What needs to be done -
Copy every line of the records below word for word, keeping each line break where it falls.

---------- Data to process

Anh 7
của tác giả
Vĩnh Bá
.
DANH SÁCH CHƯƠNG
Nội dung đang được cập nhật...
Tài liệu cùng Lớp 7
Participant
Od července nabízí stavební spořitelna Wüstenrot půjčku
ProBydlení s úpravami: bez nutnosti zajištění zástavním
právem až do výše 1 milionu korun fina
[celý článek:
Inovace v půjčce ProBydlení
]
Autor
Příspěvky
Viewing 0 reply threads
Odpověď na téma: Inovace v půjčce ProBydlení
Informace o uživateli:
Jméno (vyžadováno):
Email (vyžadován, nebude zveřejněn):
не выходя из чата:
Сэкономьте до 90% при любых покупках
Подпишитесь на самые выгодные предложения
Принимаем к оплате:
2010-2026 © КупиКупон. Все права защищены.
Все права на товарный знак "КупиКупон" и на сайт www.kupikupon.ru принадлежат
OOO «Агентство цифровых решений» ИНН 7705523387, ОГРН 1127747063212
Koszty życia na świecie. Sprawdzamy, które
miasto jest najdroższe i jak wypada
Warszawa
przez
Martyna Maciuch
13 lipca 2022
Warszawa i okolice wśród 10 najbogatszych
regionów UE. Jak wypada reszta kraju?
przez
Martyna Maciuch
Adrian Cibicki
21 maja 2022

--------------------

Answer to the problem -
Anh 7
của tác giả
Vĩnh Bá
.
DANH SÁCH CHƯƠNG
Nội dung đang được cập nhật...
Tài liệu cùng Lớp 7
Participant
Od července nabízí stavební spořitelna Wüstenrot půjčku
ProBydlení s úpravami: bez nutnosti zajištění zástavním
právem až do výše 1 milionu korun fina
[celý článek:
Inovace v půjčce ProBydlení
]
Autor
Příspěvky
Viewing 0 reply threads
Odpověď na téma: Inovace v půjčce ProBydlení
Informace o uživateli:
Jméno (vyžadováno):
Email (vyžadován, nebude zveřejněn):
не выходя из чата:
Сэкономьте до 90% при любых покупках
Подпишитесь на самые выгодные предложения
Принимаем к оплате:
2010-2026 © КупиКупон. Все права защищены.
Все права на товарный знак "КупиКупон" и на сайт www.kupikupon.ru принадлежат
OOO «Агентство цифровых решений» ИНН 7705523387, ОГРН 1127747063212
Koszty życia na świecie. Sprawdzamy, które
miasto jest najdroższe i jak wypada
Warszawa
przez
Martyna Maciuch
13 lipca 2022
Warszawa i okolice wśród 10 najbogatszych
regionów UE. Jak wypada reszta kraju?
przez
Martyna Maciuch
Adrian Cibicki
21 maja 2022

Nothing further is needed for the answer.